7. Bölüm (2. Kısım)

3.9K 386 57
                                    

Kayınvalidesinin ardından ayağa fırlamış olan Gonca; oğluna kızgın bir bakış atıp, "Yazıklar olsun!" diye tısladı. Sonra da hızlı adımlarla mutfağı terk etti.

Mert; ayakta durmuş, annesinin ağzından o güne kadar kendisine karşı hiç böylesi bir laf duymadığı için kocaman gözlerle kapıya doğru bakakalmıştı. 

"Hadi aslanım, otur!"

Mert, sinirle döndü. O sırada da anneannesinin onu hem sakinleştirmek hem de yönlendirmek amacıyla koluna koyduğu elini silkip atmış oldu. 

"Doğru, değil mi anneanne? Doğru! Babaannemin şeyi... Şeyi..." 

Hatice Hanım, her şeye rağmen sakin bir sesle, "Hadi, gel, otur!" diyerek, yeniden torununun kolunu yakaladı ve onu sandalyeye oturması için zorladı. Sonra da önüne bir fincan kahve koydu. 

"Al, iç! Tam da ikimizin sevdiği gibi bol şekerli! Kahveyi fazla fazla yapmışım. Hadi aslanım, iç!"

"Anneanne ya! Bırak ya! Şimdi kahve mi içilir? O kadın..."

Anneannesi, kahve yanına doldurduğu bir bardak suyu masanın üzerine öyle bir şiddetle bıraktı ki Mert korkuyla sus pus oldu. 

"Höst!" dedi Hatice Hanım sert bir sesle. "Kendine gel! 'o kadın' dediğin, senin babaannen! O nasıl konuşma öyle!"

"O..."

"Bak hala 'o' diyorsun! Aklını başına topla! O, dediğin kişi; sana babandan kalan tek hatıra oğlum!"

"Biliyorum..."

"O nasıl bilmek öyle?"

Mert, anneannesinin sesindeki aşağılayan tınıdan hiç hoşlanmamıştı; ama daha çok da onun anlayışsızlığından hoşlanmamıştı. 

"Söylesene anneanne: Babam bu durumda ne yapardı?"

"Nereden bileyim? Ama sana bir şey söyleyeyim mi: Senin bu tavrından eminim hiç hoşlanmazdı!"

"O kadar emin olma!"

Hatice, torununun sesindeki çocuksu başkaldırı karşısında şefkatle elini onun başına götürdü.

"Bak paşam... Bazen hayatta o kadar garip şeyler olur ki neden olduğunu bırak kendisini bile  anlayamayız."

"Bırak felsefeyi anneanne ya! Babaannem çocuk doğuracak mı, doğurmayacak mı sen onu söyle!"

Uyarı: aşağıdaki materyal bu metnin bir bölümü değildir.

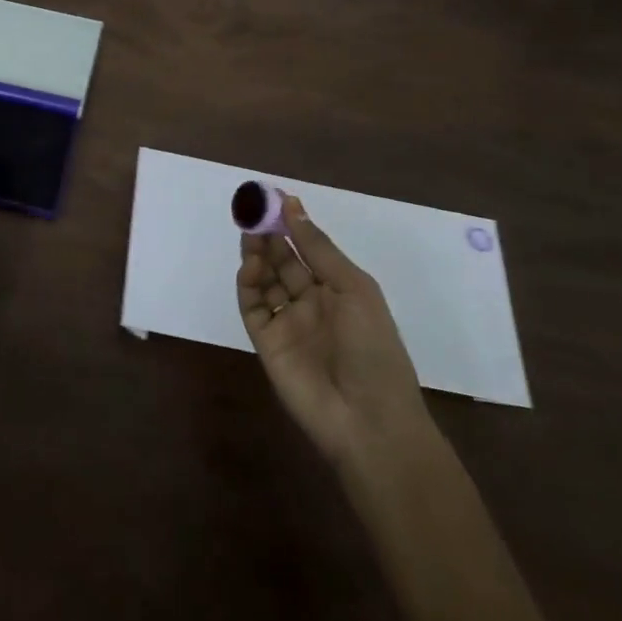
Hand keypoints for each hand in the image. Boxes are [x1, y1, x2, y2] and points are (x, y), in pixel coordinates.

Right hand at [237, 192, 426, 466]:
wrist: (369, 422)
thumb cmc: (374, 348)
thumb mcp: (354, 289)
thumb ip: (318, 248)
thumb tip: (292, 205)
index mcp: (338, 289)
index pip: (308, 248)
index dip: (291, 223)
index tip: (273, 198)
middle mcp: (311, 302)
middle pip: (283, 260)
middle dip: (269, 234)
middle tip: (253, 210)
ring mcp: (288, 322)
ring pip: (265, 279)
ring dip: (257, 254)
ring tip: (250, 233)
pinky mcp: (266, 342)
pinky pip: (252, 306)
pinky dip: (248, 283)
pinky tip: (251, 265)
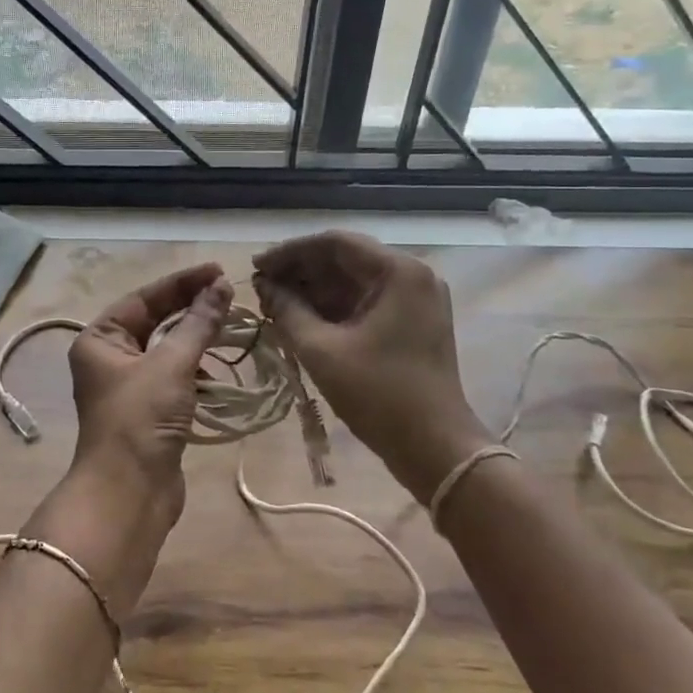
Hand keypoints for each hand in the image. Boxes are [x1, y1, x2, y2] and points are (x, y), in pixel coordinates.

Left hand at [61, 262, 233, 530]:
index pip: (144, 298)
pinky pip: (174, 379)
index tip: (218, 272)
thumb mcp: (172, 364)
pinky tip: (216, 375)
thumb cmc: (140, 419)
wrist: (128, 495)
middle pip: (155, 321)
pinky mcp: (148, 412)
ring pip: (167, 351)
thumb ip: (198, 323)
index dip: (182, 283)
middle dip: (191, 310)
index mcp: (100, 339)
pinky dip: (195, 373)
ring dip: (195, 341)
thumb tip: (221, 287)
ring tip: (229, 330)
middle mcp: (109, 358)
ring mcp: (128, 387)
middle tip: (228, 296)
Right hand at [253, 232, 488, 500]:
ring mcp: (416, 300)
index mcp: (398, 272)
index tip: (256, 267)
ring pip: (353, 282)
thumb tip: (263, 286)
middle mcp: (412, 275)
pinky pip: (365, 303)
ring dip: (314, 291)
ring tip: (274, 305)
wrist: (436, 449)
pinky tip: (301, 319)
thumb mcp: (321, 350)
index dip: (290, 252)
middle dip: (300, 273)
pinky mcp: (413, 323)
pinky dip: (333, 308)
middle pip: (345, 260)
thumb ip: (287, 310)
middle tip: (261, 288)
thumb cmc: (379, 395)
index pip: (334, 243)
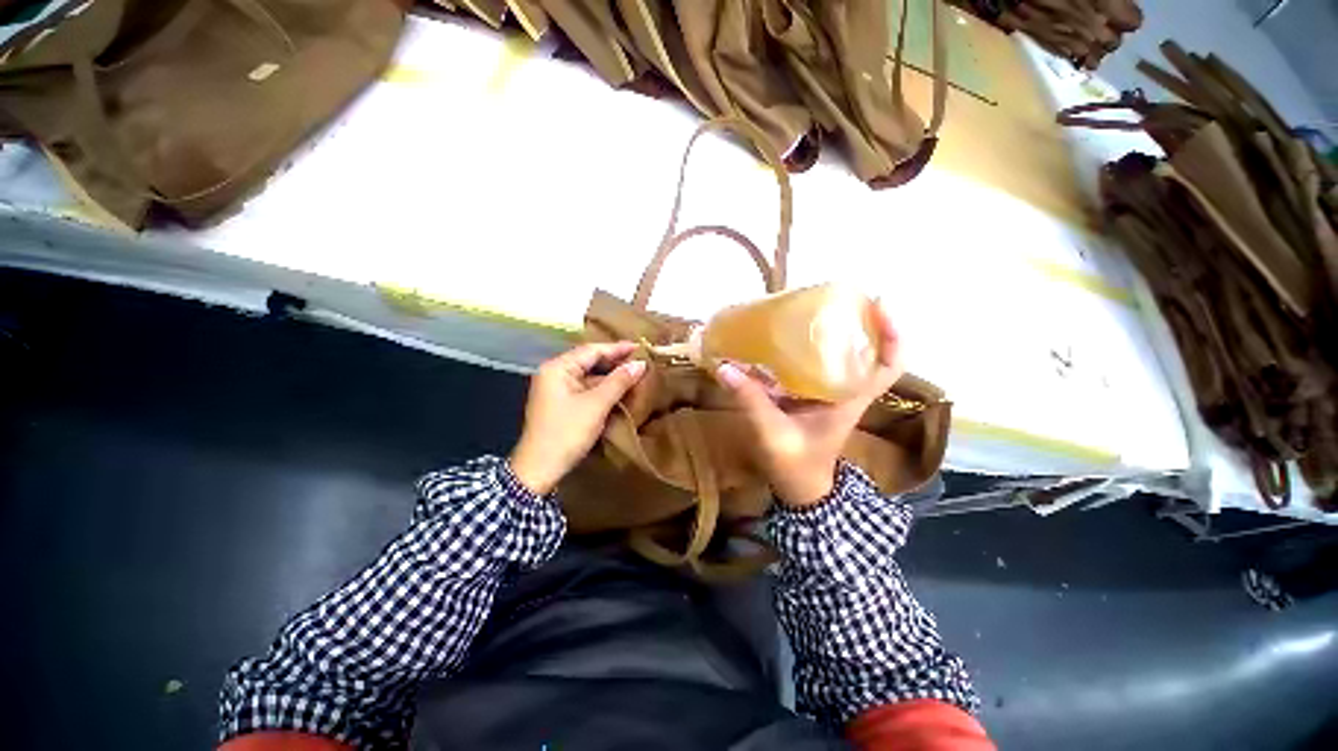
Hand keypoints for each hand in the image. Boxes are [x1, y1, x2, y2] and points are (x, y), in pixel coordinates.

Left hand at [509, 342, 645, 494]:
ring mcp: (557, 390)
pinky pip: (585, 389)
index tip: (640, 347)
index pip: (591, 350)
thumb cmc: (567, 432)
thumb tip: (640, 364)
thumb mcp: (596, 405)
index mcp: (558, 368)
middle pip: (589, 361)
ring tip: (635, 373)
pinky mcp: (561, 404)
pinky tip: (619, 390)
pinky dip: (602, 388)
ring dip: (610, 376)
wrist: (540, 469)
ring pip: (588, 376)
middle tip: (640, 360)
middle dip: (615, 361)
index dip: (617, 348)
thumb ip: (619, 381)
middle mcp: (555, 374)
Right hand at [715, 302, 902, 507]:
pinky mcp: (813, 394)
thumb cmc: (795, 465)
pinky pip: (817, 365)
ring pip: (843, 356)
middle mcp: (846, 391)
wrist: (799, 487)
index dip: (893, 335)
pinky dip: (807, 349)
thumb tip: (724, 367)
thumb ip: (750, 400)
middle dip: (860, 322)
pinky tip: (786, 337)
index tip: (878, 303)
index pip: (889, 366)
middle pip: (868, 351)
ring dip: (835, 333)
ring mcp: (830, 392)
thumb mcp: (772, 433)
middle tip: (835, 297)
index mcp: (850, 400)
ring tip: (811, 309)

Hatice içinden, "Fesuphanallah!" çekerek, "Doğuracak." diye karşılık verdi. 

Mert; dirseklerini masanın sert zeminine dayarken el ayalarını da şakaklarına bastırıyordu. 

"Rezalet!"

"Esas rezalet olan senin bu tavrın Mert Efendi! Kendine gel! Bu seni hiç alakadar eden bir mevzu değil!"

Mert; elleri belinde, bir horoz misali kabarmış anneannesinden hiç etkilenmeden sesini yükseltti. 

"Nasıl değil! Babaannemin bebeği olacak! Baba-annemin bebeği olacak!" Suratına pis bir alaycı gülüş belirdi. "Oldu olacak bari ikiz doğursun!"

Anneannesi başını iki yana salladı. 

"Annen çok haklı: Sana yazıklar olsun Mert! Onca yılın emeğini, sevgisini kenara ne kolay atıveriyorsun!"

Sözlerin ağırlığı karşısında bozulan Mert, "Ben nankör değilim!" diyerek kendini savunmaya çalıştı. "Sadece... Sadece bu durum... Bu durum..."

"Rezalet, mi? Bunu az önce söylemiştin. Ama bir kez daha söylüyorum: Öyleyse bile, senin üzerine vazife değil!"

Mert bir kez daha, "Nasıl değil?" diyerek sesini yükseltti. "Doğacak çocuğa ben ne diyeceğim? 'hala' mı, yoksa 'amca' mı?"